The Shore Line Subdivision is a railroad line owned and operated by Grand Trunk Western Railroad (GTW), a subsidiary of Canadian National (CN), which connects the cities of Detroit, Michigan and Toledo, Ohio, paralleling the shore of Lake Erie.

==Description==
The Shore Line Sub is single track with the parallel Tunnel Industrial track beginning at Milwaukee Junction at MP 54.8 south to Vinewood Interlocking at MP 51.2 where the Tunnel Industrial ends. The line continues past West Detroit junction at MP 50.1 on trackage rights over a Norfolk Southern (NS) railway (originally the Wabash Railroad mainline) to Delray Interlocking at MP 47.8. The line continues along the NS railway until it crosses the River Rouge picking back up on its own trackage.

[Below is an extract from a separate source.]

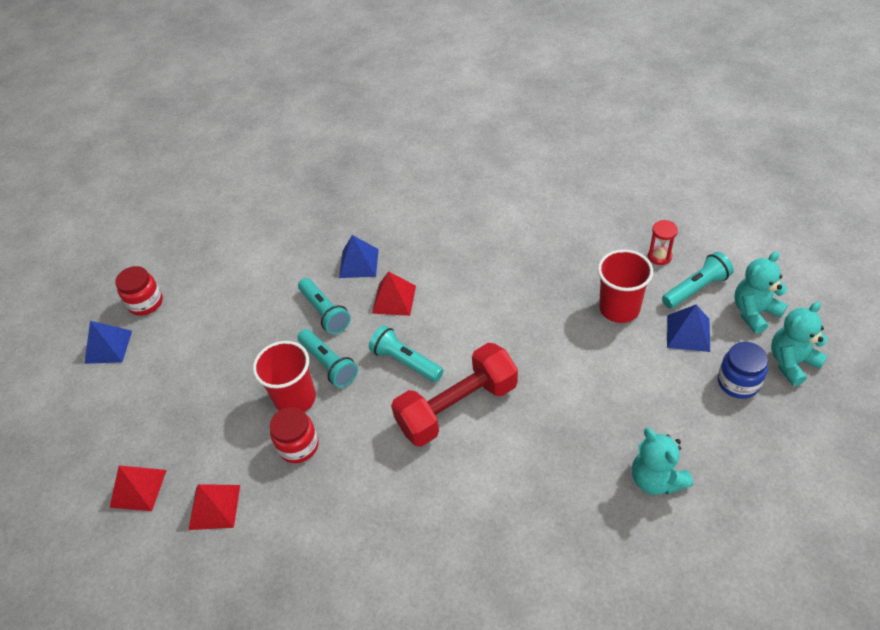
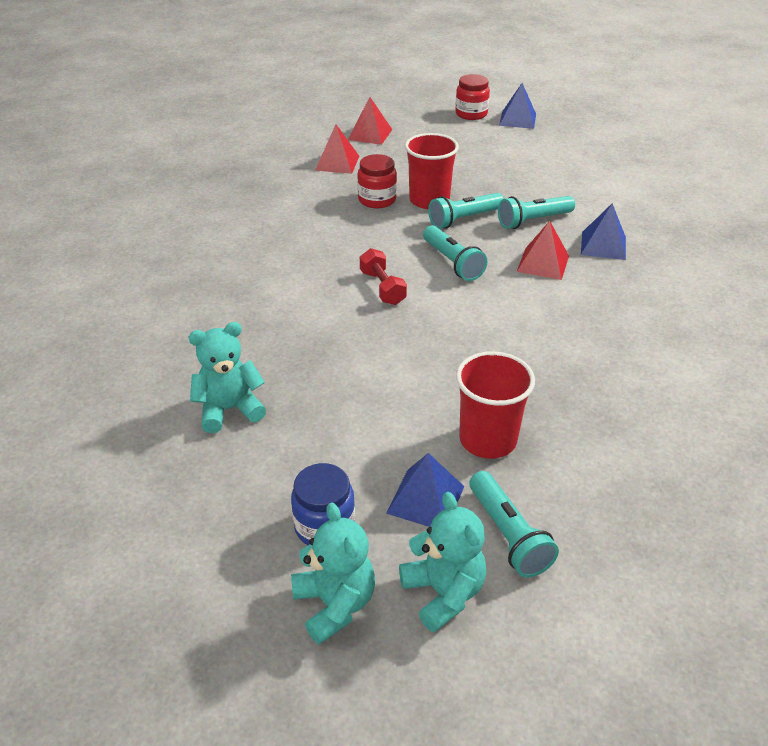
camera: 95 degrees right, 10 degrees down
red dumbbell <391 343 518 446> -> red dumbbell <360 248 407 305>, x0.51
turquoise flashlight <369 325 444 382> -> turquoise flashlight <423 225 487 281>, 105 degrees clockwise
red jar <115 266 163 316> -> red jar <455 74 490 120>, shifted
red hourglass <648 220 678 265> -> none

From the Conrail River Rouge Yard begins the short double track portion of the line until returning to a single track at MP 43.2 just south of the Ecorse River. It continues as a single track (with various sidings) all the way to Toledo. The line parallels the Norfolk Southern Detroit Line directly to its east for the vast majority of its length, namely the northbound track #2.

==History==
The line was originally built as the Detroit and Toledo Shore Line Railroad (D&TSL). It served as a bridge line for joint owners NKP and GTW until N&W sold its half to GTW in 1981. From that time forward the Shore Line Sub has been lengthened to include territory that was once part of the Wabash Rwy from Rouge Bridge to West Detroit, as well as territory that was part of the GTW Mount Clemens Subdivision.